Modern Cooking for Private Families

‘To the young housekeepers of England’ is the dedication in a new cookery  book out this month. It’s a mighty 630 page  tome dedicated to English cooking addressed  not to celebrity chefs but to home cooks looking to provide family meals and for entertaining. Across 34 chapters it covers everything from soups and sauces, from eggs to entremets.

The book is Modern Cookery for Private Families, a brand new edition of the 1845 classic written by Eliza Acton, and published by Quadrille, part of a series of reprinted cookery classics to be published throughout the year called Classic Voices in Food. Others in the series are Madame Prunier’s Fish Cookery Book and Marcel Boulestin’s Simple French Cooking for English Homes.

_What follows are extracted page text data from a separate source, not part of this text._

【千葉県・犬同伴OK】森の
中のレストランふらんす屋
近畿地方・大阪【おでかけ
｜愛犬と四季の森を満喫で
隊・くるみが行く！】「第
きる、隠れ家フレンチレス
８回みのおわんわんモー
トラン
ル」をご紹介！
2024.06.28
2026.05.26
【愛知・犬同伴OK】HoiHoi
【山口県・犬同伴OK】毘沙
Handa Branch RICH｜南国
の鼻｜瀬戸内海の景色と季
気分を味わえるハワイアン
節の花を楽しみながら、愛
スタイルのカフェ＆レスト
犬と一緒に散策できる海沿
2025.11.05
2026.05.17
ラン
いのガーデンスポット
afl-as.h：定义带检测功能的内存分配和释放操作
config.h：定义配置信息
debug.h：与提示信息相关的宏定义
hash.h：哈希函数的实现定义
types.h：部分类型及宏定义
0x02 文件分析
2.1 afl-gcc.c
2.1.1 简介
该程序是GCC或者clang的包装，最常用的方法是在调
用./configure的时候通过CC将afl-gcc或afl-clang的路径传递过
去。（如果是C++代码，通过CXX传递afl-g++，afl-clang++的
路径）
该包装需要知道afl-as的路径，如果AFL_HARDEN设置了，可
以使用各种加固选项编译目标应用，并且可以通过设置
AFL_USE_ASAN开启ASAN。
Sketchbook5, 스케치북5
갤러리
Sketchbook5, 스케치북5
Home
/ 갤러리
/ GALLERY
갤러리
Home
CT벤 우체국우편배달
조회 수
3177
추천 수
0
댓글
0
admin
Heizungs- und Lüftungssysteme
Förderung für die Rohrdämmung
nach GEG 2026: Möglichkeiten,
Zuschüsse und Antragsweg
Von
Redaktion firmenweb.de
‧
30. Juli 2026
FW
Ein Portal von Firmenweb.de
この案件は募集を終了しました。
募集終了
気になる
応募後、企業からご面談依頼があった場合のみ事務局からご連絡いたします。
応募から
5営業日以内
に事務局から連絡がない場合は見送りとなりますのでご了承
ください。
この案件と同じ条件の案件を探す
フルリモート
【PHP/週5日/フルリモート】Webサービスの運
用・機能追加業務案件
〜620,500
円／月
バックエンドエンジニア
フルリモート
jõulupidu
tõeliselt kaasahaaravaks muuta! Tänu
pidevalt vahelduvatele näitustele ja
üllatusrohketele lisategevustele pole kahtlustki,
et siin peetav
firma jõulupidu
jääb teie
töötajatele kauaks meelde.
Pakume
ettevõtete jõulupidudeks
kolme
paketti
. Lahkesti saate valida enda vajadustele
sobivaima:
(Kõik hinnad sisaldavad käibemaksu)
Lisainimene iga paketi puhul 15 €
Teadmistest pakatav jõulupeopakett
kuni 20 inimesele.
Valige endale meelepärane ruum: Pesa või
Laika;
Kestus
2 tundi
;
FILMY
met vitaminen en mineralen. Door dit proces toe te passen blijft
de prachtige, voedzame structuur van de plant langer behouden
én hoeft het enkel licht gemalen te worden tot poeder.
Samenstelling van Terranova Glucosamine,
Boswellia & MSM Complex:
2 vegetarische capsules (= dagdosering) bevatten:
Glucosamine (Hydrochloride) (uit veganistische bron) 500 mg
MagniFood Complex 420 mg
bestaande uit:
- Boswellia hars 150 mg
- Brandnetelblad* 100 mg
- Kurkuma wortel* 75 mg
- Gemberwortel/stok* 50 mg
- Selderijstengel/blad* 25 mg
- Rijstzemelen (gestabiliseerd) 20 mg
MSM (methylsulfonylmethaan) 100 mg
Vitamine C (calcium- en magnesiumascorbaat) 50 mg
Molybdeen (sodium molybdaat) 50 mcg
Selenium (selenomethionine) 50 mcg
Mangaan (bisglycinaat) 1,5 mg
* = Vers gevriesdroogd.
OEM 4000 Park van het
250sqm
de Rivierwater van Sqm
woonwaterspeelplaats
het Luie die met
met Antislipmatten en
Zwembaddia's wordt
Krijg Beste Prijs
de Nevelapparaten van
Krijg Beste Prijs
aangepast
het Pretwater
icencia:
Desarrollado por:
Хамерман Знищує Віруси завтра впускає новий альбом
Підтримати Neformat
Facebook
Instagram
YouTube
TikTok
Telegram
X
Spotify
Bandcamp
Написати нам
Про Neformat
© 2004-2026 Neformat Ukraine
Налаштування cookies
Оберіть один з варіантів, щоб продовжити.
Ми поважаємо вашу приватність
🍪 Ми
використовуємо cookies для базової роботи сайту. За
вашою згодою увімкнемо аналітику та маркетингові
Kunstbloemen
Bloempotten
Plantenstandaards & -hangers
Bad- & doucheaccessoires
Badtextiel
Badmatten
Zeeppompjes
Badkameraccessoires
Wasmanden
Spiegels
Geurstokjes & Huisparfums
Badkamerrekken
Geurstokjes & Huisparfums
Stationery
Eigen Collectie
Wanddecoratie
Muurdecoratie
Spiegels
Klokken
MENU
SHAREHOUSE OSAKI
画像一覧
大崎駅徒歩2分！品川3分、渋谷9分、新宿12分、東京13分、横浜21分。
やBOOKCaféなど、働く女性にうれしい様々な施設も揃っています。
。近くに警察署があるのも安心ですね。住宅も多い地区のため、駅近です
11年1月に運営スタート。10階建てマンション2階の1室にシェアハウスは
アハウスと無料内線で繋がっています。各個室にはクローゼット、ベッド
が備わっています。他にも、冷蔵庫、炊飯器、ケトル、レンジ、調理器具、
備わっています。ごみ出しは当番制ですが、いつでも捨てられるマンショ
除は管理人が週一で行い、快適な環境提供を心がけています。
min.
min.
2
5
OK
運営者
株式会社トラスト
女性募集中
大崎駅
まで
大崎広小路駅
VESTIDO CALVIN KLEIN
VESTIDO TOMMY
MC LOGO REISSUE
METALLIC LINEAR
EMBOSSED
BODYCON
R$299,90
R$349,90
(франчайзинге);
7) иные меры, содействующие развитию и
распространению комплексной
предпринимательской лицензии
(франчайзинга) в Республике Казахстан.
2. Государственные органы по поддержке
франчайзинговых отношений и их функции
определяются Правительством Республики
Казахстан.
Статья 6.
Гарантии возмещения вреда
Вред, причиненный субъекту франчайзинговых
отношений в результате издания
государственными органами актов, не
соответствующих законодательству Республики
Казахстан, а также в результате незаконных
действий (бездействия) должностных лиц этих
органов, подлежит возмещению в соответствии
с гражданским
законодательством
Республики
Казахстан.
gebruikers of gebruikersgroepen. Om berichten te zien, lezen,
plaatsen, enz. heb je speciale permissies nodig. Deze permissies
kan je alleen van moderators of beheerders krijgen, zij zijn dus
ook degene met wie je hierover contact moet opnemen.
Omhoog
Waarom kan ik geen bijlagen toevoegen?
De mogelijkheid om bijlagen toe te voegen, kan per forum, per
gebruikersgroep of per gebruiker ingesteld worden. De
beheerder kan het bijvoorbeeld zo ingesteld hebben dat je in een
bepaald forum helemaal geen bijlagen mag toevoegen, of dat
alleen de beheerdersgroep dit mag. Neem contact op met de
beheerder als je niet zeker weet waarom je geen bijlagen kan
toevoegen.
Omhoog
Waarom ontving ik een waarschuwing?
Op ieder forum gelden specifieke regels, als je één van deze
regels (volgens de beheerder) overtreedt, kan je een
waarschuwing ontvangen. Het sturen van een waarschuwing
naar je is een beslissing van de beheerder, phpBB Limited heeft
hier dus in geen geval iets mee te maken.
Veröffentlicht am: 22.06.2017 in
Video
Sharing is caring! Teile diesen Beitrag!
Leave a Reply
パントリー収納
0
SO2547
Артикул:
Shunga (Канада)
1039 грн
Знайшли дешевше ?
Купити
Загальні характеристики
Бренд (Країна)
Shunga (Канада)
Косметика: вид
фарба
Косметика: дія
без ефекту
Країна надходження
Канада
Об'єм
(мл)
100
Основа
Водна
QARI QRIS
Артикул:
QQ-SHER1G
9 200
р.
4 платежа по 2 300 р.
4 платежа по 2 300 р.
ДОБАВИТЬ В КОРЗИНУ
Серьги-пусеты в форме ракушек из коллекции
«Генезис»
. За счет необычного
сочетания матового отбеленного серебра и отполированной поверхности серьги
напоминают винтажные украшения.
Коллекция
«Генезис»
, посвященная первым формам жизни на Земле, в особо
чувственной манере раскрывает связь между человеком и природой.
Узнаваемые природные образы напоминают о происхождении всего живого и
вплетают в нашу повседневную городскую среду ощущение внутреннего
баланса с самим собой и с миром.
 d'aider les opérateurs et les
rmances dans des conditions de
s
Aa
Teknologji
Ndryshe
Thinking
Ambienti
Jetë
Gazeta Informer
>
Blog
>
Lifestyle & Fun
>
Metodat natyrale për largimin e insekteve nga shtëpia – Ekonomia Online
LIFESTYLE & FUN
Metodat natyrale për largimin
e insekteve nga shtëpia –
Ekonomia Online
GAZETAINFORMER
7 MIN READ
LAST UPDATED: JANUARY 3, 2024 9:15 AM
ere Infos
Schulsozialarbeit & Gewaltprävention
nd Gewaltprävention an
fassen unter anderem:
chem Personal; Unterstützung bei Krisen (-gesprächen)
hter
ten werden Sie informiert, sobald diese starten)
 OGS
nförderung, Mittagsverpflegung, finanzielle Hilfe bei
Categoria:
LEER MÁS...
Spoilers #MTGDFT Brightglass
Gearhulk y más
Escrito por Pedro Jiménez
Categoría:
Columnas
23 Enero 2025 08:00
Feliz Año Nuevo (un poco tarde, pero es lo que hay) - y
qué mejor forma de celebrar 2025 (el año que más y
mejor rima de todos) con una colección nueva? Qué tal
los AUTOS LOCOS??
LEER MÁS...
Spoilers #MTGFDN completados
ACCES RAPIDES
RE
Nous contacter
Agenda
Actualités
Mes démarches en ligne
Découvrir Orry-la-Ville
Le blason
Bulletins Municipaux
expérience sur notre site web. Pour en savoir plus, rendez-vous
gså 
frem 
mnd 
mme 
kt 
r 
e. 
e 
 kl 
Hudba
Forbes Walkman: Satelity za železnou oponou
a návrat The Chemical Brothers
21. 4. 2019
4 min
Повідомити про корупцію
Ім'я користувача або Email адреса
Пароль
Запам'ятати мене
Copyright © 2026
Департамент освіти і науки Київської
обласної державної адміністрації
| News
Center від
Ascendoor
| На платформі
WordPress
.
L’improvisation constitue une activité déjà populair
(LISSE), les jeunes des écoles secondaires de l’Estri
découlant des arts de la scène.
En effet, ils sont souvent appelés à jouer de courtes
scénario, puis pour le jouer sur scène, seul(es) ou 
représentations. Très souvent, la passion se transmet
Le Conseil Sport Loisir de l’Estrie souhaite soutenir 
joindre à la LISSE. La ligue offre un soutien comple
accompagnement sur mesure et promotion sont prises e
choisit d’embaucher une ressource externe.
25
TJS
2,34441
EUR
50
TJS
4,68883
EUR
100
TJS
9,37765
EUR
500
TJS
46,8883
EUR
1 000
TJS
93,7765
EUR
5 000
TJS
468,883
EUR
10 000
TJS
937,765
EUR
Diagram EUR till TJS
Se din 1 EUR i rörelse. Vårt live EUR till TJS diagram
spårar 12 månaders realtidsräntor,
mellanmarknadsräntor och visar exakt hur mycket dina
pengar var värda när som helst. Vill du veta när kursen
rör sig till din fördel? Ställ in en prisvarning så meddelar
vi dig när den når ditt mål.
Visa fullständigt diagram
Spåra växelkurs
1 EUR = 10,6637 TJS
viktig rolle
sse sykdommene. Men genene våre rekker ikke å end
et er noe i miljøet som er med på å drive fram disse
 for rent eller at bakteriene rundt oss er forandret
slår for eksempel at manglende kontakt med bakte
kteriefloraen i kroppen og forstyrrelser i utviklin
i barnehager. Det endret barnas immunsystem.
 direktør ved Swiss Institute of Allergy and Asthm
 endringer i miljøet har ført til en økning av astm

The Series Editor, is the estimable Jill Norman, food writer, editor and literary trusteee of the Elizabeth David estate. She relates that when Modern Cookery was first published it was an ‘immediate and lasting success’ but also ruthlessly plagiarised: ‘Mrs Beeton, who published her Book of Household Management in 1861, two years after Eliza’s death, was to be one of the worst offenders’.

This densely packed book is a real work of scholarship that gives a fascinating peep into the kitchens of Victorian England when Water Souchy was cooked ‘at the regular fish dinners for which Greenwich is celebrated’. There are recipes for calf’s head brawn, boiled swans eggs and roast pintail. She describes compotes of forgotten fruits like bullaces, Siberian crabs, green Mogul plums and Norfolk biffins. But the book is not just a collection of long lost ingredients,  the majority of recipes are very recognisable today. Indeed Jill Norman says that she uses Acton’s recipe for Superlative Red Currant Jelly, her Ingoldsby Christmas Pudding and a Good Sponge Cake.

Yorkshire Pudding is there of course with a rich recipe that calls for six eggs, six heaped tablespoons of flour, a pint of milk and a teaspoon of salt with a method that is perfectly usable. Get the tin very hot on the fire, whisk and strain the eggs, gradually mix them into the flour, ‘then pour in by degrees as much new milk as will reduce the batter to the consistence of rather thin cream … beat the batter briskly and lightly the instant before it is poured into the pan’.  She tells us that ‘in Yorkshire it is made much thinner than in the south’ adding that ‘currents there are sometimes added to it’.

Her only other Yorkshire recipe is for a Yorkshire Ploughman’s salad, an odd concoction  mixing treacle, vinegar and shredded lettuce. I don’t know what the ploughmen were up to but that sounds pretty disgusting to me.